— Source extract —
┌────────

That's still the URL for the site, but the "annotated crime scene photos" Read described are gone. Scroll down a bit and you see a few morose text posts about Jahar. In one, the author is confused about the prospect of Tsarnaev getting the death penalty; in another, she rails against Troy Crossley, identified as a friend of Tsarnaev's who used his new fame to promote his rap career. "Troy used all of this just for 'fame' and his stupid music that no one listens to anyway," the Tumblr post reads. "You would think a 'close friend' of Jahar would be doing something more productive with this case."
#freejahar #justiceforjahar #loyalty #family
— Jihad (@TroyCrossley) March 29, 2014
Crossley has tweeted sporadically about Tsarnaev, sending emoji kisses to @_freejahar_ and, last month, sending out the supportive tweet at left. He also retweeted one of the last tweets from Tsarnaev himself on April 4: "I'm a stress free kind of guy."
The #FreeJahar hashtag has been pretty quiet on Twitter recently, a few dozen posts a day, but with a big spike on Tuesday, for understandable reasons. The most popular tweet today is @toxxicbieber's retweet of @freejahar02's tweet, "Retweet this if you believe Jahar is innocent of bombing the Boston marathon lets get the word out there all you have to do is RT." Only 20 people have retweeted it.

└────────

— Data below —
┌────────

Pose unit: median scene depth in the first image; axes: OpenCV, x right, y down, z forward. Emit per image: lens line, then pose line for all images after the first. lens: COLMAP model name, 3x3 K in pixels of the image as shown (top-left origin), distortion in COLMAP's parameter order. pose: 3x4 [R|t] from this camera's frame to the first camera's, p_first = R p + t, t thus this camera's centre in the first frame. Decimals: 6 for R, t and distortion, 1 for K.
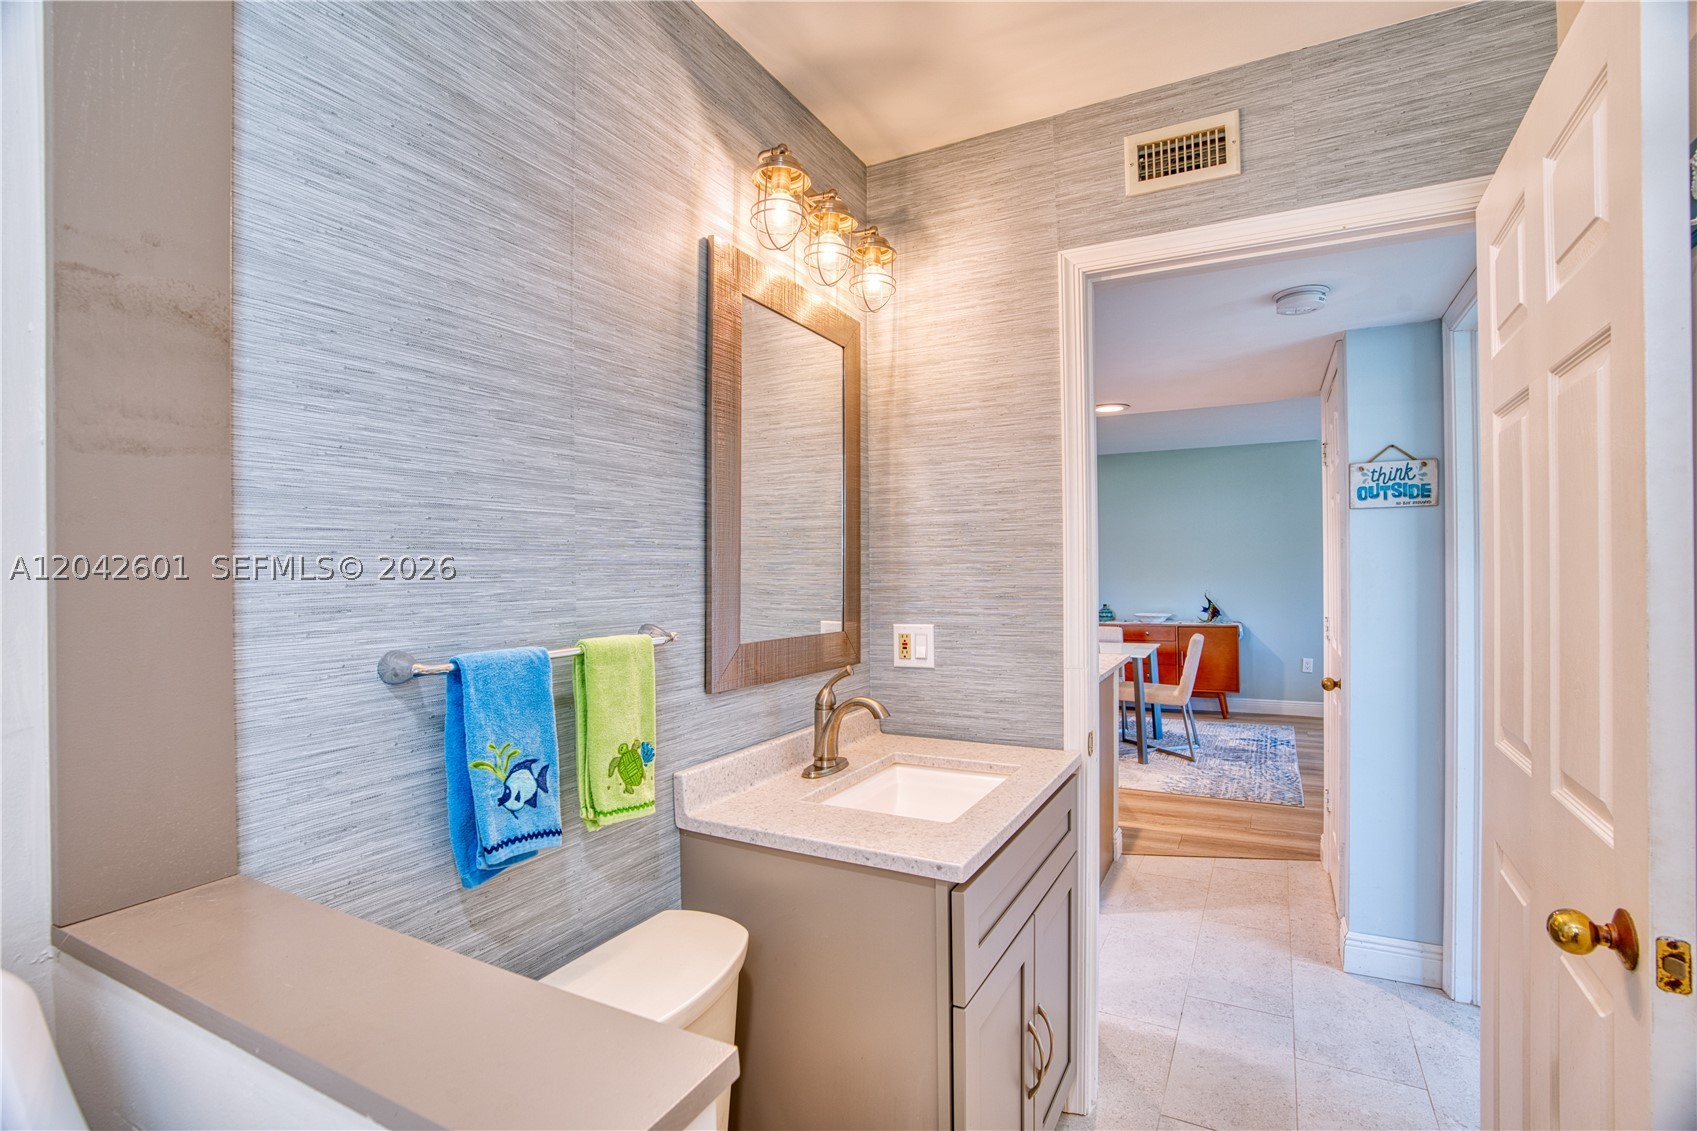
lens RADIAL K [[788.4, 0, 863.0], [0, 788.4, 578.3], [0, 0, 1]] dist [-0.057122, 0.021784]
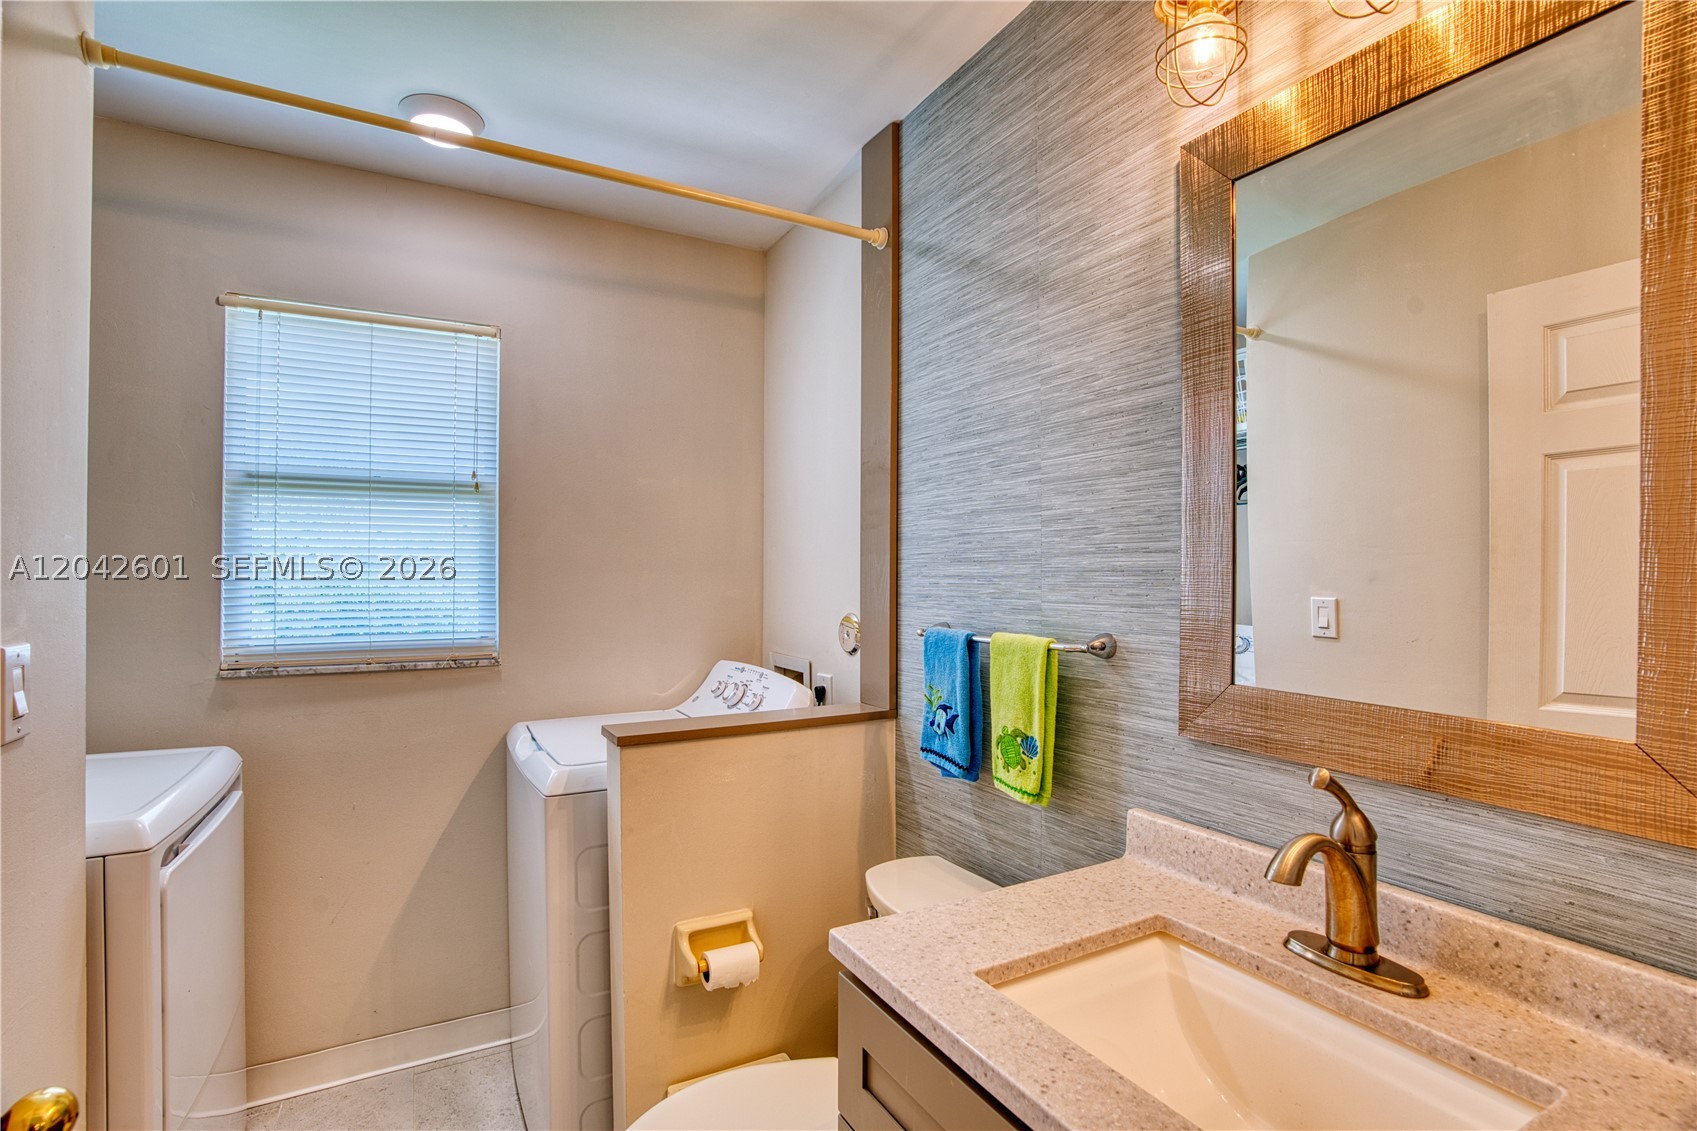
lens RADIAL K [[788.4, 0, 833.7], [0, 788.4, 564.6], [0, 0, 1]] dist [-0.057122, 0.021784]
pose [[-0.546564, 0.005376, -0.837400, 0.787702], [0.002069, 0.999985, 0.005070, -0.034527], [0.837415, 0.001039, -0.546567, 1.384328]]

└────────

— Assigned task 1 —
List every Twitter handle (a name written with @) in the excerpt on Tsarnaev's online supporters.
— Assigned task 2 —
Condense the paragraph beginning "The #FreeJahar hashtag has been pretty quiet" from the excerpt on Tsarnaev's online supporters into two sentences.
— Assigned task 3 —
Carry on the excerpt on Tsarnaev's online supporters with one more paragraph after its final sentence.

— Task answer 1 —
@TroyCrossley
@_freejahar_
@toxxicbieber
@freejahar02

— Task answer 2 —
The #FreeJahar hashtag has drawn only a few dozen Twitter posts a day lately, with a big spike on Tuesday. Today's most popular tweet is @toxxicbieber's retweet of a @freejahar02 post asking people to retweet it if they believe Jahar is innocent of the Boston Marathon bombing, and only 20 people have retweeted it.

— Task answer 3 —
As Read noted at the time, Free Jahar was largely a Tumblr phenomenon, in part thanks to the fact that the most active demographic to embraced it was teenage women. (Though their motivations for doing so differed.) Tumblr is quieter these days than it used to be. The most recent posts tagged #FreeJahar as of writing are about Oscar Pistorius and a few four-day-old posts from j-is-for-justice.tumblr.com. The second-most-recent reads, "Stop reading my blog, I have no tolerance for your idiotic comments. This is for people who support the topics I write about. Bug off if you don’t like what I write GO AWAY!!!!!"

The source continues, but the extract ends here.